Komitmen tersebut ditegaskan Kepala Kantor Kementerian Agama Kota Pekalongan, Abdul Wahab, saat menghadiri Rapat Kerja Awal Tahun Ajaran 2026–2027 di MTs Ribatul Muta’allimin, Rabu (8/7/2026). Dalam arahannya, ia menekankan bahwa peran guru mencakup penyampaian materi pembelajaran serta menjadi teladan dalam membentuk akhlak peserta didik.
“Guru memiliki tanggung jawab strategis dalam menanamkan nilai moderasi beragama dan toleransi. Ini penting agar siswa mampu hidup berdampingan secara harmonis di tengah keberagaman,” ujarnya.
Menurut Wahab, tantangan pendidikan saat ini mencakup peningkatan kualitas akademik dan penguatan karakter di tengah dinamika sosial yang semakin kompleks. Oleh karena itu, peningkatan mutu tenaga pendidik harus menjadi prioritas bersama, terutama dalam membangun pola pikir keagamaan yang seimbang dan tidak ekstrem.
Kegiatan rapat kerja ini juga dihadiri Pengawas Madrasah Ahmadun, pengasuh pondok pesantren, serta Ketua Yayasan Ribatul Muta’allimin. Forum tersebut menjadi ruang konsolidasi untuk menyusun program kerja madrasah yang lebih adaptif, responsif, dan relevan dengan kebutuhan zaman.

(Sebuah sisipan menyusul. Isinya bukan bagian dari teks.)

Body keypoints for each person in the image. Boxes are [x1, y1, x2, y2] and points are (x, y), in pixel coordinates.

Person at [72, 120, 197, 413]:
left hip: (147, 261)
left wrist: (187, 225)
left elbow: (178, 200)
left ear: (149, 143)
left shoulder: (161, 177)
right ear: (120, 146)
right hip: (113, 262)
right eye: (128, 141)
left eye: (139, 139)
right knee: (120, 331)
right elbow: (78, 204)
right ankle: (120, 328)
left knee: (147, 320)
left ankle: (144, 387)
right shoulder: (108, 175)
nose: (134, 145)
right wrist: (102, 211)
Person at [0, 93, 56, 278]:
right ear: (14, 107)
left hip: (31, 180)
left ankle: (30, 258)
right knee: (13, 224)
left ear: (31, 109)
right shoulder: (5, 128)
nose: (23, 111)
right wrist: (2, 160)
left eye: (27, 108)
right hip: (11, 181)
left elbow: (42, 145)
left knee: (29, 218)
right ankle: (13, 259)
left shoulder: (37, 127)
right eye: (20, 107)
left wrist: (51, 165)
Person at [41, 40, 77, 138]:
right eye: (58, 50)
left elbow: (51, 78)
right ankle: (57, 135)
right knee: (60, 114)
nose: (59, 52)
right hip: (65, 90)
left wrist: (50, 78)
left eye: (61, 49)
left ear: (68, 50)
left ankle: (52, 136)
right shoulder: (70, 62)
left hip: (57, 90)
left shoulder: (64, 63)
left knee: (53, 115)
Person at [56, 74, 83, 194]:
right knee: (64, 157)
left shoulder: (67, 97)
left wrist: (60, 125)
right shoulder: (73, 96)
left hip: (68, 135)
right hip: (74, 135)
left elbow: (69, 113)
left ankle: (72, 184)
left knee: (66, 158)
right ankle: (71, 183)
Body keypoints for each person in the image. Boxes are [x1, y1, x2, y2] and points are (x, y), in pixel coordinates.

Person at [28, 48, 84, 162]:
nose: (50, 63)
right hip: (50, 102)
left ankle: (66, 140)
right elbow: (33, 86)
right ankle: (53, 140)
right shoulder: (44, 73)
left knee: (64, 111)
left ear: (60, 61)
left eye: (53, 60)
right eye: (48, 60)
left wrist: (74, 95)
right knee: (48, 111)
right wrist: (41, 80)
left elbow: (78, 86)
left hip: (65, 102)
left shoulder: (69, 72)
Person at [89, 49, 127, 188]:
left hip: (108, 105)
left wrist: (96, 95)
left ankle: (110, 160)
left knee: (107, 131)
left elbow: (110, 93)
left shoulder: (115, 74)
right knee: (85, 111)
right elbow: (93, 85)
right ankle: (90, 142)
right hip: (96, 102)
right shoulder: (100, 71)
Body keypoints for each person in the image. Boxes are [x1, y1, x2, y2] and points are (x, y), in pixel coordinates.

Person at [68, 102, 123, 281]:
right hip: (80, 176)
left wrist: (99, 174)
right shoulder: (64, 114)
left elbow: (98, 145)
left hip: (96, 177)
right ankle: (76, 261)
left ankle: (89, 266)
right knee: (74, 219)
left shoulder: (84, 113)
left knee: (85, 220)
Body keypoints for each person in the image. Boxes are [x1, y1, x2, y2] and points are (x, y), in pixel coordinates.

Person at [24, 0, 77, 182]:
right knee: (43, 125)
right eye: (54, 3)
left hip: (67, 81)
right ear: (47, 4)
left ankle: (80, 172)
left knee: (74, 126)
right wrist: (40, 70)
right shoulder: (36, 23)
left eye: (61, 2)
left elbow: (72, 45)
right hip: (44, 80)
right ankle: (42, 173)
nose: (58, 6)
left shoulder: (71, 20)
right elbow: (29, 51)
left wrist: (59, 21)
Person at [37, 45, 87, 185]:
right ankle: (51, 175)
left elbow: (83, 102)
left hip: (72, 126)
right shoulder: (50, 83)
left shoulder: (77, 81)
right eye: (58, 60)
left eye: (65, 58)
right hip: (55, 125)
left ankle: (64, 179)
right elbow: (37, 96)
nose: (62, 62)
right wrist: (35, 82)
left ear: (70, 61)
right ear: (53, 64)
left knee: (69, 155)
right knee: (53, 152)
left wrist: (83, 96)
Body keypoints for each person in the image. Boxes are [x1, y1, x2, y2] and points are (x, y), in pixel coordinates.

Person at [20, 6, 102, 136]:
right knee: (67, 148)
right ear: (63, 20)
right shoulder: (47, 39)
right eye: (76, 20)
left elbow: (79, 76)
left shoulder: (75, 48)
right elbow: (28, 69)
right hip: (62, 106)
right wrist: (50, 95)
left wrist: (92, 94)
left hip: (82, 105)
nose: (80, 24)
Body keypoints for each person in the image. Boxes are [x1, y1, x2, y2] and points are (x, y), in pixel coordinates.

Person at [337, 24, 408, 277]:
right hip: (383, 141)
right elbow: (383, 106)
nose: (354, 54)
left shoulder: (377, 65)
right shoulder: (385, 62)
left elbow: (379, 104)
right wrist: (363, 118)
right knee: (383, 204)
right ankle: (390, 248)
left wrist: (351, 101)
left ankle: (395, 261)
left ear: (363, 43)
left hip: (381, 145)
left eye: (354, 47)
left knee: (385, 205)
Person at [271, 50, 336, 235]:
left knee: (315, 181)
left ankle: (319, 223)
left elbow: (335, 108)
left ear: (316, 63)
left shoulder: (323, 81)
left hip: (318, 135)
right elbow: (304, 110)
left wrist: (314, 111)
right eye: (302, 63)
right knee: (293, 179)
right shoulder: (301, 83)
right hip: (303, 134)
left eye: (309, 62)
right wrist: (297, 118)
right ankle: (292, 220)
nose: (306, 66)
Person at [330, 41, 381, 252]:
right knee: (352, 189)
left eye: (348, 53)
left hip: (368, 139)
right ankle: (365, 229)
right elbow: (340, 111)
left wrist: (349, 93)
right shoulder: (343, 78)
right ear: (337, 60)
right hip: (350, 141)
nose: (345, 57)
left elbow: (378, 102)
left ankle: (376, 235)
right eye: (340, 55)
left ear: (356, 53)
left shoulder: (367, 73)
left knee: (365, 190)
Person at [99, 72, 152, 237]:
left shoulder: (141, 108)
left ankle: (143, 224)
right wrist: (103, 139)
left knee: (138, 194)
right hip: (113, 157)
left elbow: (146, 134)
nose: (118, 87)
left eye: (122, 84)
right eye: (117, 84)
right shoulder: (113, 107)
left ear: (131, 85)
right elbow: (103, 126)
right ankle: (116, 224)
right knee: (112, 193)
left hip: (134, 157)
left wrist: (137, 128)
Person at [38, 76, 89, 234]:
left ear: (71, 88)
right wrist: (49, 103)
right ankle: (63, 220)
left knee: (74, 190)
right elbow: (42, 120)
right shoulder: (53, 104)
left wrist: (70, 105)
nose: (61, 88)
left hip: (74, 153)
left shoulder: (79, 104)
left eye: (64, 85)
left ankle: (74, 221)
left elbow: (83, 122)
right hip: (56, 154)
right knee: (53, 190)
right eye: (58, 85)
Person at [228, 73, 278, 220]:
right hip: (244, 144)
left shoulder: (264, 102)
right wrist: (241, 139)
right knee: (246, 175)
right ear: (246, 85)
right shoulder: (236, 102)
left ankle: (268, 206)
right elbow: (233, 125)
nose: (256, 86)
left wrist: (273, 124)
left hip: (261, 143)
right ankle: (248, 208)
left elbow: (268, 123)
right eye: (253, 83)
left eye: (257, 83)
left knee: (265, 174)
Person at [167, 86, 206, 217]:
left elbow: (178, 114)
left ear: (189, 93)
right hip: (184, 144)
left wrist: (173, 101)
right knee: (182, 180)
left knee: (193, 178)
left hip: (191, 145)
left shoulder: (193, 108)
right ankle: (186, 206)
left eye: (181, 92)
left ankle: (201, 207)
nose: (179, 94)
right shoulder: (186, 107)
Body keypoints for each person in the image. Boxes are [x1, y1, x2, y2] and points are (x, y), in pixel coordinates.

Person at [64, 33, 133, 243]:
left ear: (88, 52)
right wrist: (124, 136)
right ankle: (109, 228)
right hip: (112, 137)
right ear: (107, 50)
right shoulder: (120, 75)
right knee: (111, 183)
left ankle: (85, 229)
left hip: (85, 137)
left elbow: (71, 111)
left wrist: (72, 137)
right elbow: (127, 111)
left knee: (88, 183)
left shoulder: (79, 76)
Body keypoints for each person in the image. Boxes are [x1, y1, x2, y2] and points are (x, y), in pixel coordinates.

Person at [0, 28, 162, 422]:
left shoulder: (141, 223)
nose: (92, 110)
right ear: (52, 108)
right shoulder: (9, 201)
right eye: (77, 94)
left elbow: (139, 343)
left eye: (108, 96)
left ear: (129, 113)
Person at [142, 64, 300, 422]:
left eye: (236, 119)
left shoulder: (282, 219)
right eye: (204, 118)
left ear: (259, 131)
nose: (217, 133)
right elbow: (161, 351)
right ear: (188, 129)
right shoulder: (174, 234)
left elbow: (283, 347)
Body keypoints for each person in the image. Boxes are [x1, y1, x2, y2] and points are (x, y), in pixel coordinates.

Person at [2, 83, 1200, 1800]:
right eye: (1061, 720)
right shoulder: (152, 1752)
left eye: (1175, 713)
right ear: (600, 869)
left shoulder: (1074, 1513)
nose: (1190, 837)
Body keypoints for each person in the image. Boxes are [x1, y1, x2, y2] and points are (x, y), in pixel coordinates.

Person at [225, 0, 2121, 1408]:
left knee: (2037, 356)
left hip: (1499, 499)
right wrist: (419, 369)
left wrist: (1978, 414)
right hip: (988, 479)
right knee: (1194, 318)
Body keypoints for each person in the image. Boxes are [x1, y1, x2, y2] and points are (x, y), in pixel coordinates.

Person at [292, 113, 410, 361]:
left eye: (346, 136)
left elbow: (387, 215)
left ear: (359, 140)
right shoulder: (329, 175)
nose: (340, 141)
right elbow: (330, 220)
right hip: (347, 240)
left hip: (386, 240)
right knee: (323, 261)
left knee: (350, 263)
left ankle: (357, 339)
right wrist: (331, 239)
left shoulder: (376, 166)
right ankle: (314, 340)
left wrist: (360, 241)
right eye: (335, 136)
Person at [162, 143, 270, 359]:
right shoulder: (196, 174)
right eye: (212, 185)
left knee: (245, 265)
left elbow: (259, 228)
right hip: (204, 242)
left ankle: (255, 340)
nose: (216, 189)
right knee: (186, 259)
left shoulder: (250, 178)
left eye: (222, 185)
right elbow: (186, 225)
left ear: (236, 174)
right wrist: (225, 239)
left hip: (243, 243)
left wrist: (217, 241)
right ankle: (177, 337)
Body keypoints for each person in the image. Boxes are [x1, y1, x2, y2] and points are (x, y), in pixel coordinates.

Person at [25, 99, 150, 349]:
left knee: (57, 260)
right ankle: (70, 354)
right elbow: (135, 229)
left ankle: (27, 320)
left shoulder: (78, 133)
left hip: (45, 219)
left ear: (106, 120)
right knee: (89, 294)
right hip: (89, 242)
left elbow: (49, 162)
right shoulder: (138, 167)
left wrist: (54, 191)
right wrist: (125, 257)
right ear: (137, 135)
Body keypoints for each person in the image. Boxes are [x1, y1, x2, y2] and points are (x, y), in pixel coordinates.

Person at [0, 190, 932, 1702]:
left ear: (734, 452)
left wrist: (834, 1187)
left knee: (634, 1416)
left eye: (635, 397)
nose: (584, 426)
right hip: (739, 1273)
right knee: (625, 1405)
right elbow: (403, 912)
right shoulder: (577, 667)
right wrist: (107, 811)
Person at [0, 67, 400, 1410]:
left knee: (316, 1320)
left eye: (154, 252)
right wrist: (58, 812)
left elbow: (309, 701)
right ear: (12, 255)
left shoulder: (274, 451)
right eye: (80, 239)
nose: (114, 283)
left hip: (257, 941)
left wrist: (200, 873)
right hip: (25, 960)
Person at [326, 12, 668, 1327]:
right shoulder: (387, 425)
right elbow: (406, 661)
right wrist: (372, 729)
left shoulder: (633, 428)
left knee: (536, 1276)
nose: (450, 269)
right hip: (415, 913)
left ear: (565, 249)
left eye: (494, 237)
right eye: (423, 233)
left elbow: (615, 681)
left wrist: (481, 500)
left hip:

Melalui kegiatan ini, seluruh elemen pendidikan di lingkungan madrasah diharapkan dapat memperkuat sinergi dalam menciptakan ekosistem pendidikan yang unggul secara akademik. Ekosistem tersebut juga diharapkan mampu melahirkan generasi yang berintegritas, toleran, dan berkontribusi positif bagi kehidupan masyarakat.